[[ RECORDED DATA open ]]

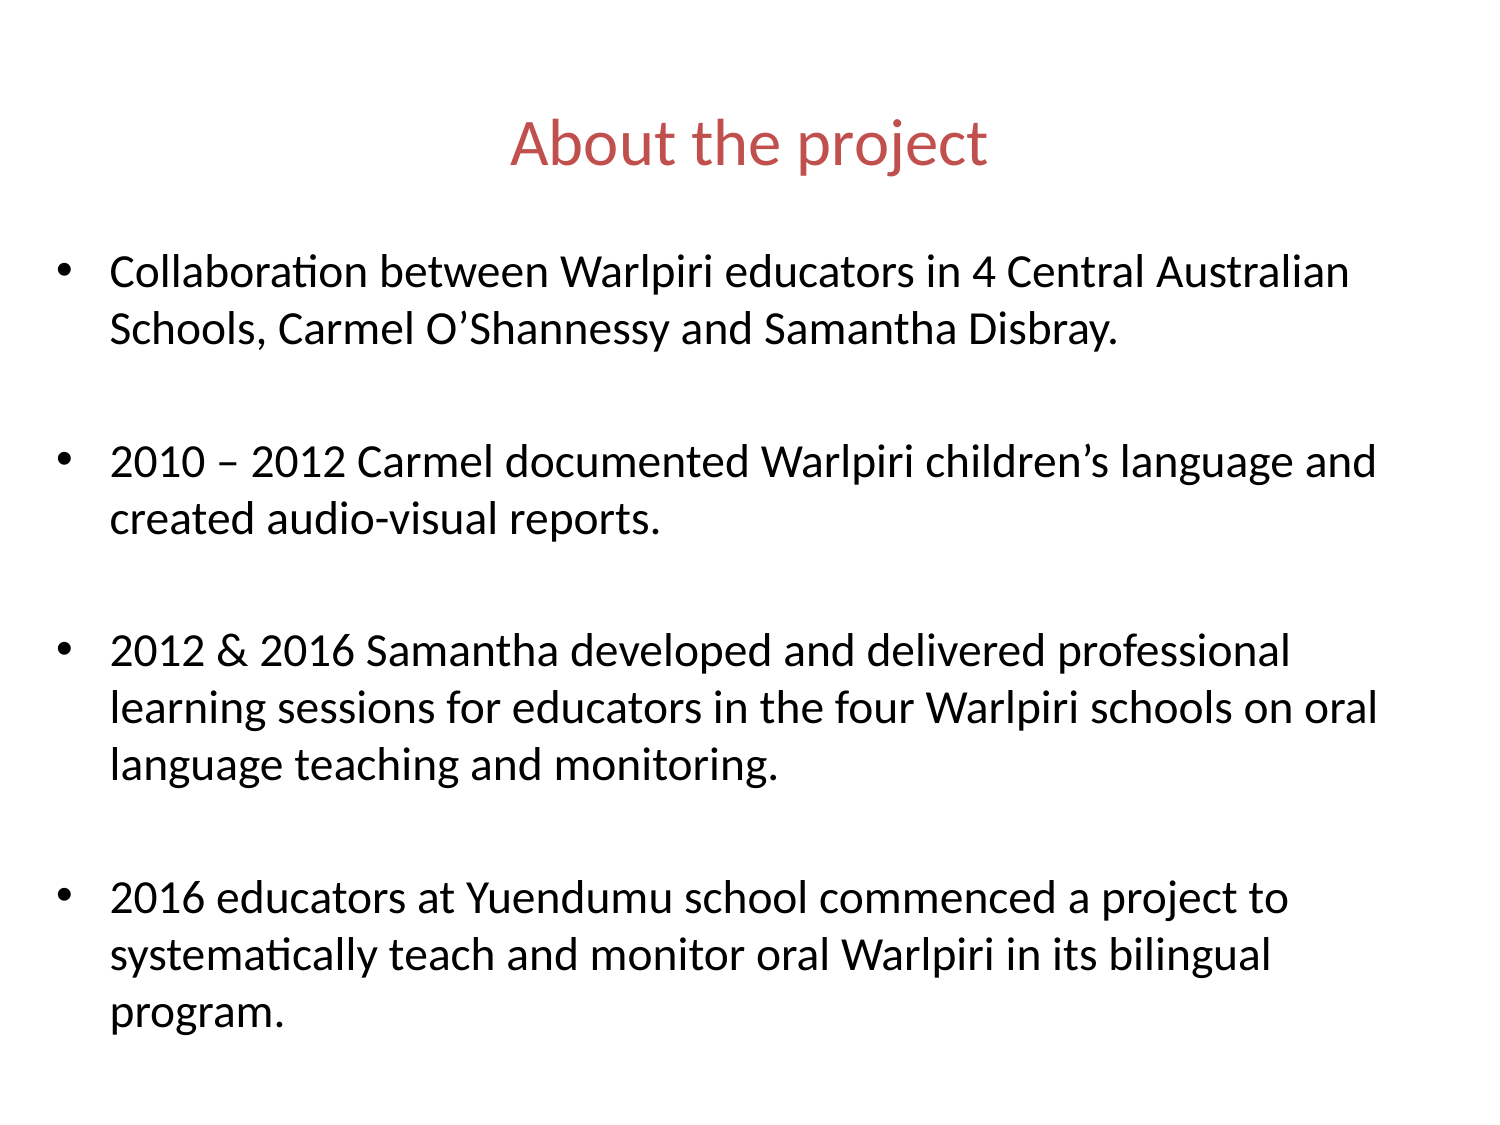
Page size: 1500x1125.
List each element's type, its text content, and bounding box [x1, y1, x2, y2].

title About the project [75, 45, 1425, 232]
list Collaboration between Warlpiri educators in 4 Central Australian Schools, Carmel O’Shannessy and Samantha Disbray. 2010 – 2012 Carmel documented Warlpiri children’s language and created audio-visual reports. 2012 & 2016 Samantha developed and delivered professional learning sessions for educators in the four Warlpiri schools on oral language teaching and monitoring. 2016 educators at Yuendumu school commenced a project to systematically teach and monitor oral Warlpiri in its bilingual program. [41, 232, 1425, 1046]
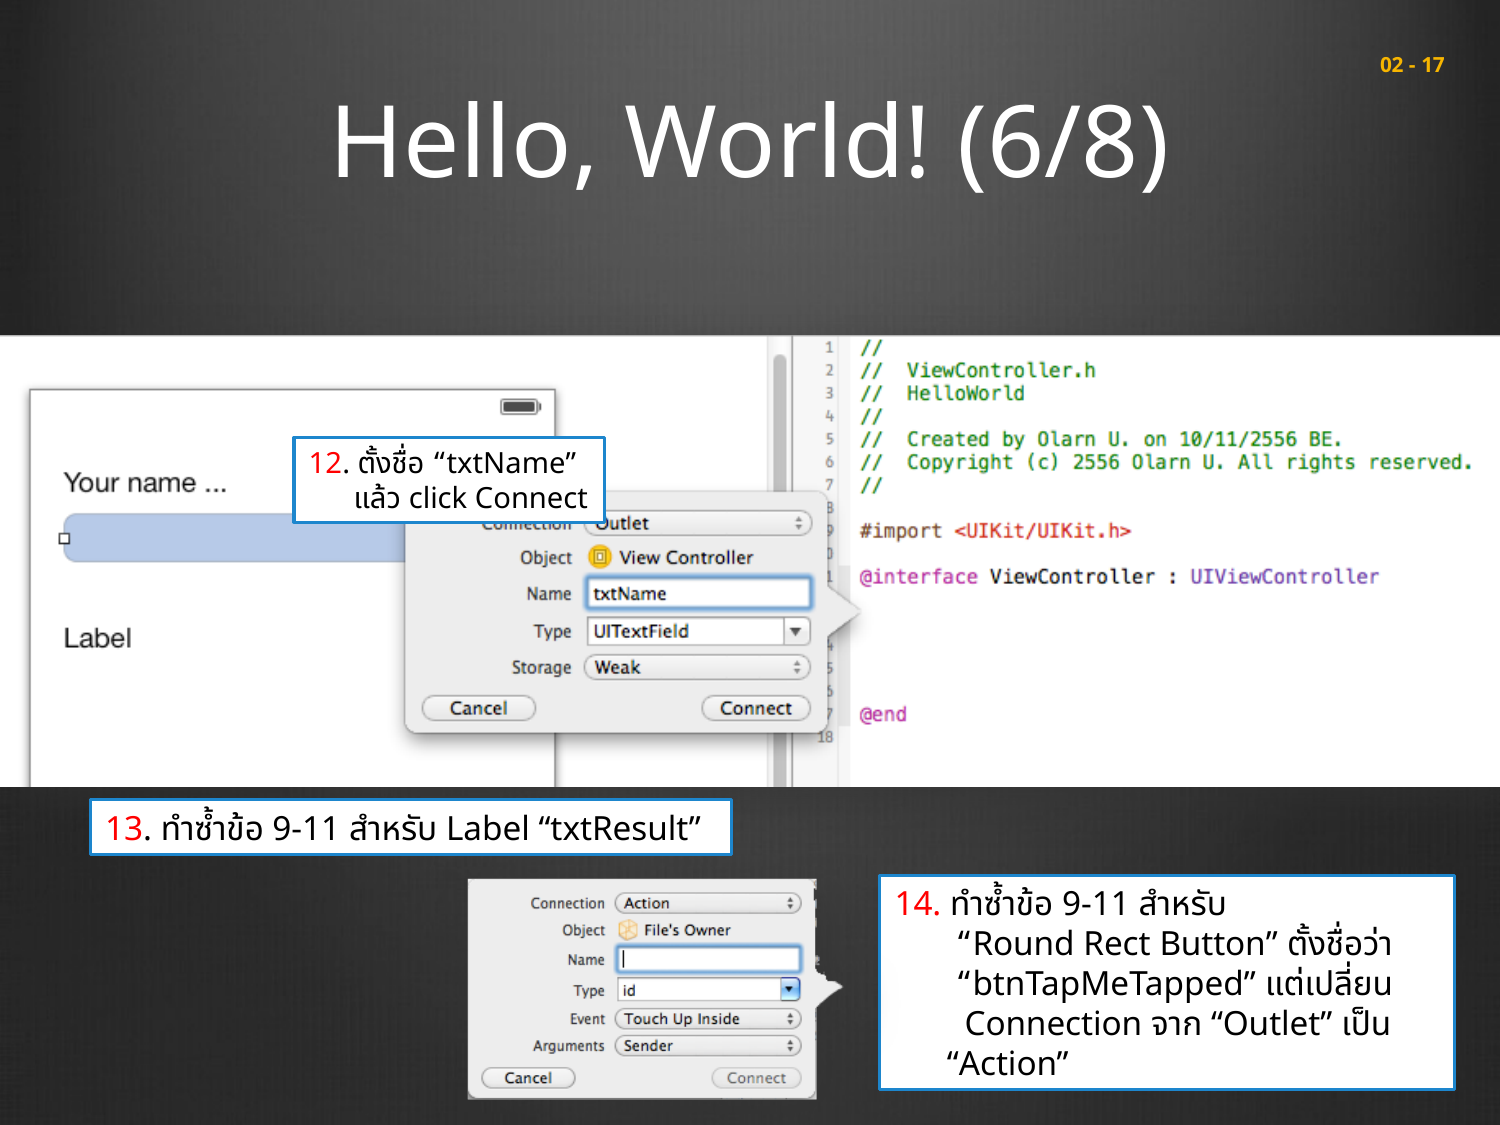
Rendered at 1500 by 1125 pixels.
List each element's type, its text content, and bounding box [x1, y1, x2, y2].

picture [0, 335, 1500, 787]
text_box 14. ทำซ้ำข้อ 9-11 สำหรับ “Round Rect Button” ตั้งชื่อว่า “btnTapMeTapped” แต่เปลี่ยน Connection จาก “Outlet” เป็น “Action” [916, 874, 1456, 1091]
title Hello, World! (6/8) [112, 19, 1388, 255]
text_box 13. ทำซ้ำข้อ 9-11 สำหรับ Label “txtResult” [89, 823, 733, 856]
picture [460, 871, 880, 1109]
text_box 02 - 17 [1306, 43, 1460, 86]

[[ RECORDED DATA closed ]]

THE TASK ▸
Return the material above verbatim, minus the pictures.

ANSWER TO THIS EXERCISE ▸
Page size: 1500x1125.
List each element's type, its text content, and bounding box [x1, y1, x2, y2].

title About the project [75, 45, 1425, 232]
list Collaboration between Warlpiri educators in 4 Central Australian Schools, Carmel O’Shannessy and Samantha Disbray. 2010 – 2012 Carmel documented Warlpiri children’s language and created audio-visual reports. 2012 & 2016 Samantha developed and delivered professional learning sessions for educators in the four Warlpiri schools on oral language teaching and monitoring. 2016 educators at Yuendumu school commenced a project to systematically teach and monitor oral Warlpiri in its bilingual program. [41, 232, 1425, 1046]
Rendered at 1500 by 1125 pixels.
List each element's type, its text content, and bounding box [x1, y1, x2, y2].

picture [0, 335, 1500, 787]
text_box 14. ทำซ้ำข้อ 9-11 สำหรับ “Round Rect Button” ตั้งชื่อว่า “btnTapMeTapped” แต่เปลี่ยน Connection จาก “Outlet” เป็น “Action” [916, 874, 1456, 1091]
title Hello, World! (6/8) [112, 19, 1388, 255]
text_box 13. ทำซ้ำข้อ 9-11 สำหรับ Label “txtResult” [89, 823, 733, 856]
picture [460, 871, 880, 1109]
text_box 02 - 17 [1306, 43, 1460, 86]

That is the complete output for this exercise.